La Conquête arrive sur les écrans avec la réputation d’être le premier film français mettant en scène le chef de l’État en exercice. Il y avait plusieurs options, parmi lesquelles : faire un film, faire un coup, pas grand-chose, ou rien du tout.
L’objet de tous les désirs se nomme pouvoir, dont le sacré Graal de nos chères institutions s’avère la Présidence de la République. La Conquête dresse la chronique de l’ascension de l’actuel chef de l’État entre 2002 et 2007. On est plongé dans des coulisses où l’on s’agite pour jouir du sceptre. La notion de jeu s’infiltre partout dans une perpétuelle polysémie. Le jeu comme stratégie où l’on avance ses pions, élabore les coups les plus tordus. Mais aussi le pouvoir comme jouet, ce hochet dont on se saisit pour empêcher que ce soit un autre. Ici la guerre fait rage entre l’Élysée d’obédience chiraquienne et les sarkozystes, rendus comme des sortes de maquisards ayant élu domicile place Beauvau et au siège de l’UMP. Et pour boucler la boucle, le film constitue aussi une sorte de hochet pour son spectateur. Avec La Conquête devant les yeux, il peut notamment s’adonner à la révision d’un vaste quizz politique. Ou à un who’s who grandeur nature. Pour ce dernier, le plus marrant peut être de mettre en place un système de notation et de commentaire pour les interprètes des différents protagonistes, comme L’Équipe pour chaque joueur les lendemains de match : « ceux qui ont flambé » et « ceux qui sont passés à côté ». On peut aussi penser que l’on est assez infantilisé pour ne pas avoir envie de jouer, sinon pour dire que l’on sombre dans le syndrome marionnette.
Ce qui frappe à la vision de La Conquête est la maigreur des enjeux cinématographiques, comme représentation autant que narration. À l’écriture, Patrick Rotman a épluché consciencieusement la rubrique « La Mare aux canards » du Canard Enchaîné, sans oublier de mettre en exergue la moindre des petites phrases assassines. Beau boulot de la part de ce docteur en histoire. Restait à élaborer un bout à bout. Celui-ci s’avèrerait le cousin d’un article Wikipédia barbant si d’incroyables audaces ne venaient pas le perturber : des ellipses – cinq ans c’est long… – et une déconstruction – bigre ! – nous faisant revenir de façon récurrente au 6 mai 2007, jour du second tour de l’élection, où le presque futur président n’est pas au mieux malgré la victoire en poche. Résultat : un grand zapping.
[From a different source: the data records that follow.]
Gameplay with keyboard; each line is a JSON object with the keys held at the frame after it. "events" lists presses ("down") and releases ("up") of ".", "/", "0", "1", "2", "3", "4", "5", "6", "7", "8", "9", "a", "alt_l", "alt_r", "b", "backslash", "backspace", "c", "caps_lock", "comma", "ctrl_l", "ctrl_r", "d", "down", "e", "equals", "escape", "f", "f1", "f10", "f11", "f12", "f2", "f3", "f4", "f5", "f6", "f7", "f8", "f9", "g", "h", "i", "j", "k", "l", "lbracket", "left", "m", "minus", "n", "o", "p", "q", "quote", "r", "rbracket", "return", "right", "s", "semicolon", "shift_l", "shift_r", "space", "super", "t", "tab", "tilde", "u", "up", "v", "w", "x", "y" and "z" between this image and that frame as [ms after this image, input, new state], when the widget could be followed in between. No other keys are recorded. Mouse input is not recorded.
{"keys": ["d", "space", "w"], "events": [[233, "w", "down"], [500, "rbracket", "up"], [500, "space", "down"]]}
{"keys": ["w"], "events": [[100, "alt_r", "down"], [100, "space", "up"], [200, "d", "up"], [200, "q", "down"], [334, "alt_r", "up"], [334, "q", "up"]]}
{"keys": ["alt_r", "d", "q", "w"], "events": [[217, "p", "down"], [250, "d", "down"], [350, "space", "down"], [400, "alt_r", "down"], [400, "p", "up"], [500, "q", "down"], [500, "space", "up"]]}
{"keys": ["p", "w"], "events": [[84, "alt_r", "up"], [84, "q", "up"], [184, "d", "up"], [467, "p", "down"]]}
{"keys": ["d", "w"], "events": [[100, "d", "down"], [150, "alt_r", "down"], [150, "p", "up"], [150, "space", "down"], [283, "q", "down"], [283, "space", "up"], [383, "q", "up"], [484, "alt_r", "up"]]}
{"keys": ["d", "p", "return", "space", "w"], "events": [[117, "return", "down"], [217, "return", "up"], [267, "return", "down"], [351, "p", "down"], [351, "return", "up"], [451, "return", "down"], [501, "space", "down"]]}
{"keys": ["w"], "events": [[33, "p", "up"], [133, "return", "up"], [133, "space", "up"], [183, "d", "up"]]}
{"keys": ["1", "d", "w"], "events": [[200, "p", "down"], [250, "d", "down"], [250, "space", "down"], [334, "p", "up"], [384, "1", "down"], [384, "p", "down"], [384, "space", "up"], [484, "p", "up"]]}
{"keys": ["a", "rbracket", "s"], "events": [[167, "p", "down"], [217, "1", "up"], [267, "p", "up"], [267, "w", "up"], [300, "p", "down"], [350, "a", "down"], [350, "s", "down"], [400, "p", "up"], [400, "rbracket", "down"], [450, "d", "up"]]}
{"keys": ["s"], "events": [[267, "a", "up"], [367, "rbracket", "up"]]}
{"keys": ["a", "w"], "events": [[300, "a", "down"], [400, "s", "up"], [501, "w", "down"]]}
D’un point de vue cinématographique, on peut retenir une bonne idée générale : les manœuvres politiques ne se font pas à ciel ouvert, mais en vase clos, sur le cuir des sièges automobiles ou de jets, au sein des palais de la République ou dans des appartements assez impersonnels. Lorsque l’on s’aventure en dehors, c’est accompagné d’une autre armure : un dispositif audiovisuel. Rendons justice à La Conquête d’avoir su rendre compte de cela, mais combien, au moins aussi bien, l’ont-ils fait avant lui ? Au train où roule la représentation du réel par les moyens que l’on sait, le film de Xavier Durringer dégage une impression de contretemps. Ni la réalisation ni le récit ne parviennent à hausser le ton, en jouant par exemple la carte du thriller politique nerveux que certaines séries télévisées ont su impulser – sans aller jusqu’à 24h chrono, disons À la Maison-Blanche. Plus qu’un presque mandat de retard, on a l’impression de naviguer dans de laborieuses eaux giscardo-pompidoliennes. Et d’ailleurs, 1974, une partie de campagne de Raymond Depardon révèle une acuité et un branchement sur le contemporain qui échappent totalement à Xavier Durringer.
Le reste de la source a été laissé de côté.